Marina è uno di quei personaggi che mi frullano nella testa da parecchio tempo. Mi piacerebbe poter dire che sia un mio alter ego, ma la verità è che lei rappresenta quello che intimamente vorrei essere e che solo talvolta sono. E' una piccola sfaccettatura di me, un riflesso che a volte catturo allo specchio come Vitangelo Moscarda di Uno, Nessuno, Centomila, ma che poi svanisce nel momento in cui la metto a fuoco. Vi offro qui le prime righe di quello che diventerà un romanzo o un racconto, ancora non so, e per maggiorni informazioni su Marina, vi rimando qui:
Marina
Marina
Marina
si svegliò in una camera d’hotel arruffata e scarmigliata, i capelli sembravano
un groviglio di fiamme esploso nell’accecante visione delle lenzuola bianche
accartocciate che l’avvolgevano completamente.
Si
tirò su a sedere spaesata: la luce le faceva strizzare gli occhi, e alla sua
destra, non c’era il corpo caldo di Massimo, il suo fidanzato. Erano arrivati a
Dublino la sera prima per una conferenza su Joyce: entrambi professori
universitari, lui di letteratura inglese e lei di americana, seguivano spesso
conferenze in giro per l’Europa insieme.
Con
la testa ancora pesante, scese dal letto e si sedette sulla scrivania della
camera per preparare la caraffa elettrica con il tremendo caffè che ne sarebbe
sgorgato da lì a pochi minuti.
Nell’attesa,
Marina cominciò a cercare i giro per la stanza qualche segno, un biglietto,
magari lasciatole eventualmente da Massimo, nel remoto caso in cui lui si fosse
preoccupato di avvisarla della fuga. Nulla. Non sul letto, né sul cuscino, né
nella doccia, né nel portacarte standard gentilmente omaggiato dal Trinity
College Campus, come suona altisonante, eh?

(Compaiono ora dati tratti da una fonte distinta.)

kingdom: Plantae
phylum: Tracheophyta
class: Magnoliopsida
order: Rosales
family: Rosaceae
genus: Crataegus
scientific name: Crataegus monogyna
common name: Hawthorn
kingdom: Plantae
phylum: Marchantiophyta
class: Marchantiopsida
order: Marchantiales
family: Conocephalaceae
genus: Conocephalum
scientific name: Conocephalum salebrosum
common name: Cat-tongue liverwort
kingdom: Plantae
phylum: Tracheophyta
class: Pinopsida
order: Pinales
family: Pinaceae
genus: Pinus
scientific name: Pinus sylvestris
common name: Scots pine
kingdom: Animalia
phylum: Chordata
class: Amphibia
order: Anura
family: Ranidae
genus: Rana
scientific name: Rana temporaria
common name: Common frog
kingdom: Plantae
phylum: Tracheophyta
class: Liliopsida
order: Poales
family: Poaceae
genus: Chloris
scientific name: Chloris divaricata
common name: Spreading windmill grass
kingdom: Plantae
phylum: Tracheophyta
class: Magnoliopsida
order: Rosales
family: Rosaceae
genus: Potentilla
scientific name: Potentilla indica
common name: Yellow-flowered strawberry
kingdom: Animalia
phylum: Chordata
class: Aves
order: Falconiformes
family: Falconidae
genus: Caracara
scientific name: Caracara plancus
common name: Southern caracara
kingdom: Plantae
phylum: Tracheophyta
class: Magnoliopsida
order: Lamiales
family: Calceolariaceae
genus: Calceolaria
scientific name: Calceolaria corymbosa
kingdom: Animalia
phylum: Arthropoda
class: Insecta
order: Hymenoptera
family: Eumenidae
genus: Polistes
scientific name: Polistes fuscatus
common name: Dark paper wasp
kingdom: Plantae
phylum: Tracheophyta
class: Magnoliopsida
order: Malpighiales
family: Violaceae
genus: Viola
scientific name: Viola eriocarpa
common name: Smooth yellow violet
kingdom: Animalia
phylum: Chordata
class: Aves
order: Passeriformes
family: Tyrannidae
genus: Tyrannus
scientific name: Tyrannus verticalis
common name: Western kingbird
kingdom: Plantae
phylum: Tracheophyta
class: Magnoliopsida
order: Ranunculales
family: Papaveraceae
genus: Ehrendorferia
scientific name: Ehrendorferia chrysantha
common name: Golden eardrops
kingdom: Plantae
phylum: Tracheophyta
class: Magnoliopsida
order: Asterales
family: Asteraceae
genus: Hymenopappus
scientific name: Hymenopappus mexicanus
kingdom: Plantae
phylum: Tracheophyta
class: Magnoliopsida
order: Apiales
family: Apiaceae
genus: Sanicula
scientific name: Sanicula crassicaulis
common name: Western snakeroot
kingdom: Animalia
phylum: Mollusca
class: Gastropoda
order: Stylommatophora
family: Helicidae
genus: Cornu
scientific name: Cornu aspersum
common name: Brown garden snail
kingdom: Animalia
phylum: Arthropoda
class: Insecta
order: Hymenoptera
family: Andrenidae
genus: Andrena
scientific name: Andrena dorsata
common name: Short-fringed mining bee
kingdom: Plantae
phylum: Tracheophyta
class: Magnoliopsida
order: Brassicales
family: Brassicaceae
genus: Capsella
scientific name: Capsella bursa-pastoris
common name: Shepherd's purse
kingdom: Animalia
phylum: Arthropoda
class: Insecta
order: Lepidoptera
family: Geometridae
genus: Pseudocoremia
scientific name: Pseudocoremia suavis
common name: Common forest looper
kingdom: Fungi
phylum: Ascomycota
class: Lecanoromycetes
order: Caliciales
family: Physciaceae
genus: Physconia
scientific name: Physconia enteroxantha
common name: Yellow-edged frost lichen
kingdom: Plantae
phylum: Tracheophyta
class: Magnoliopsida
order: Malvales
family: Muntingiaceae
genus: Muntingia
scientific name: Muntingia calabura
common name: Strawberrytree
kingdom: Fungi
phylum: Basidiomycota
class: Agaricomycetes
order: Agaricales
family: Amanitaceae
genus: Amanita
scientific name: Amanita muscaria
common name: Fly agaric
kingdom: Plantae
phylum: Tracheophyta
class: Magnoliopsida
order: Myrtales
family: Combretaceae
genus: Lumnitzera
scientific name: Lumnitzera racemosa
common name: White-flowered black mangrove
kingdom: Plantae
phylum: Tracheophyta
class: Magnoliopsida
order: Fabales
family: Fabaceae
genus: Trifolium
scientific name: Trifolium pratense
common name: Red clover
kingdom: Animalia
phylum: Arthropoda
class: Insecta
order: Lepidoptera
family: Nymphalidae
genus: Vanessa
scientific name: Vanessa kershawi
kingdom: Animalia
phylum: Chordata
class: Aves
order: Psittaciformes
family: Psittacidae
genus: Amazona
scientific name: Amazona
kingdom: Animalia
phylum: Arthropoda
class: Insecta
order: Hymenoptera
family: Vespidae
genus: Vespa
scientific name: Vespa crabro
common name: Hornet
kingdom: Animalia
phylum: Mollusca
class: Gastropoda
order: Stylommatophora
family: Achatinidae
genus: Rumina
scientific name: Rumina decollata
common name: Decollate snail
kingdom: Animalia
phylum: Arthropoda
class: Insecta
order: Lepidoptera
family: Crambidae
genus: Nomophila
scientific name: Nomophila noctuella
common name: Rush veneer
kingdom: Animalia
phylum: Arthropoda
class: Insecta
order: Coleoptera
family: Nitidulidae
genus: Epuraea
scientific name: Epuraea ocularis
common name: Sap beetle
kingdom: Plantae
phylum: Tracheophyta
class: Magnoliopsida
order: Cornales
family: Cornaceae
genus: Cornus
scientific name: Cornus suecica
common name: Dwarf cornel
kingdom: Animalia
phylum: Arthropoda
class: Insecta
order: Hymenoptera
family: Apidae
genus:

Sì effettivamente sembrava di
trascorrere le vacanze a palazzo più che seguire una conferenza letteraria,vi era un’enorme distesa di acciottolato grigio delimitato da
palazzi in stile neoclassico bianchi, e al centro un arco con il campanile, che
pareva quasi di trovarsi nel cortile di un monastero, più che in un’università.
L’improvvisata
detective, che incominciava a riversare nel panico, non aveva trovato nulla. Strano.
Una prova era evidente, però, anche se non ai suoi occhi al momento annebbiati:
i vestiti di lui erano ancora lì: ordinatamente piegati sulla sedia, la
valigetta ventiquattrore con gli appunti dell’intervento che avrebbe dovuto
tenere da lì a poche ore, era intonsa, il portafogli e le chiavi della camera
ancora nel cassetto della scrivania. Possibile che Massimo si aggirasse solo
con i boxer e una maglietta sgualcita dal sonno per un campus universitario?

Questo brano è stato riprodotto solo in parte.